La production se veut massive et frappe fort. Les guitares sont épaisses sans jamais étouffer le propos, la batterie claque avec précision, et la basse ancre l’ensemble dans une lourdeur constante. Mais l’essentiel se joue ailleurs. Urne ne cherche plus l’impact immédiat à grands coups de riffs (même s’ils sont toujours bien présents), mais préfère désormais privilégier la construction, les contrastes, et une écriture qui assume pleinement ses variations de tension. Les morceaux naviguent entre écrasements sludge, fulgurances thrash et plages plus atmosphériques, donnant au disque une profondeur émotionnelle nouvelle.
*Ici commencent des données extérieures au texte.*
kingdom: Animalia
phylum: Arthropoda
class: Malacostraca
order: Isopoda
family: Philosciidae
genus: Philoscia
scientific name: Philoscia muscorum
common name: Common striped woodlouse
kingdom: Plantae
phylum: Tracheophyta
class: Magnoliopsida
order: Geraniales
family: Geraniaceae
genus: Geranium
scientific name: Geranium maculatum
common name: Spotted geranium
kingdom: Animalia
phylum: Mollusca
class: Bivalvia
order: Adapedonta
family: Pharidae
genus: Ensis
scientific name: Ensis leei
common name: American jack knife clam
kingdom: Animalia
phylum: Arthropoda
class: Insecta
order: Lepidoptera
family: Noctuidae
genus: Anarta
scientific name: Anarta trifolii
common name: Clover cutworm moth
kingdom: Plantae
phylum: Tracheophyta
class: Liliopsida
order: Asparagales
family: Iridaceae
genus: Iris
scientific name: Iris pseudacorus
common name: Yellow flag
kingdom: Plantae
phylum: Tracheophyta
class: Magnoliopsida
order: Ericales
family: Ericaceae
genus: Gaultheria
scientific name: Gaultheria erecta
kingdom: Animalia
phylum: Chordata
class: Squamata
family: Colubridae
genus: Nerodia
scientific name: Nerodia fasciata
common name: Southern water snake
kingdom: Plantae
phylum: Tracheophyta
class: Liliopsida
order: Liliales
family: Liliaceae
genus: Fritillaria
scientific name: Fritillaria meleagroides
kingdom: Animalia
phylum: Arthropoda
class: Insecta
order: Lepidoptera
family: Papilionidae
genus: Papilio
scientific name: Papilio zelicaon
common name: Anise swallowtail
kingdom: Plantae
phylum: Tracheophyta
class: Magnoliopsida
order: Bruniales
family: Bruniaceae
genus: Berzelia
On pense parfois à Metallica pour le côté référence assumée, mais aussi à Mastodon sur certains plans plus lyriques. Quoi de plus normal donc de retrouver l’ami Troy Sanders, bassiste/chanteur de la formation d’Atlanta, sur le sinueux et épique Harken The Waves, pièce maîtresse du présent long format de plus de 9 minutes définitivement mastondonienne dans l’esprit.
Avec “Setting Fire To The Sky“, Urne parvient à concilier puissance brute et sens du détail, agressivité et mélodie. Sans révolutionner le genre, le trio réalise ici un album sûr de ses forces, ambitieux mais accessible, qui l’installe désormais permis les formations incontournables de la scène metal moderne britannique.